Václav Havel escrevia: “A política não pode ser apenas a arte do possível… mas deve ser a arte do impossível, isto é, tornar melhores a si mesmos e ao mundo."
O Papa Francisco, maltratado por alguns colunistas ou políticos como irrealista, é a voz de referência para muitos. Embora não lhe seja possível detalhar a forma de acabar com a guerra, ele sempre coloca a paz no centro como objetivo do futuro.

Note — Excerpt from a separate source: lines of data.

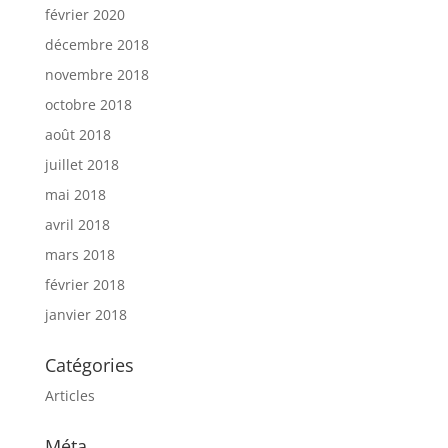
février 2020
décembre 2018
novembre 2018
octobre 2018
août 2018
juillet 2018
mai 2018
avril 2018
mars 2018
février 2018
janvier 2018
Catégories
Articles
Méta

As palavras de paz são acompanhadas de fatos: a missão do Cardeal Zuppi, que passou por Kiev, Moscou, Washington e Pequim. O Papa não aceita a impotência: fala, bate às portas, envia mensageiros. Ele não está sozinho nisso.
Apesar da aparência, muitas pessoas procuram palavras de paz. O desejo de paz não é egoísmo, desejo de ficar tranquilos, de não pagar as consequências do conflito. Mas dirige-se sobretudo àqueles que sofrem a guerra. Em particular, à Ucrânia, agredida pelos russos, que sofre muito, com uma população atingida pelos bombardeios, enquanto gente demais abandonou o país.
O que significa fome de paz? Que solução é oferecida? Quais os meios para influenciar os eventos?
Em primeiro lugar, significa não esquecer a guerra, ou melhor, as guerras: manter viva a memória e envolver-se. É importante uma opinião pública atenta, mesmo que os nossos países europeus tenham uma influência relativa no conflito na Ucrânia e pouca influência noutros conflitos. Estar interessados, participar, almejar a paz, não significa obter imediatamente o “milagre” do fim da guerra.
Uma atenção fiel e uma pressão constante ajudam as tantas forças que no mundo atuam para criar âmbitos de diálogo.
Tudo está conectado, mais do que parece.
Os cristãos acreditam no poder da oração pela paz. No encontro de Berlim, Angela Kunze, que tinha 25 anos em 1989, contou como desde setembro daquele ano se reunia com muitas pessoas para rezar numa igreja perto do Muro, mesmo cercados pela polícia: “Estou convencida de que as orações têm um poder transformador, podem acelerar a mudança da sociedade e derrubar os muros."
Um ministro comunista disse com desdém: “Esperávamos tudo, mas certamente não velas e orações". Afinal, a história é cheia de surpresas: processos dolorosos e muito lentos, no final e de repente, encontram uma saída positiva. Acostumámo-nos demasiado ao fato que não ter soluções logo significa que as soluções não existem. Cultivar juntos visões de paz mantém viva uma esperança para os povos que sofrem com a guerra. Pode parecer pouco, mas tem muito valor.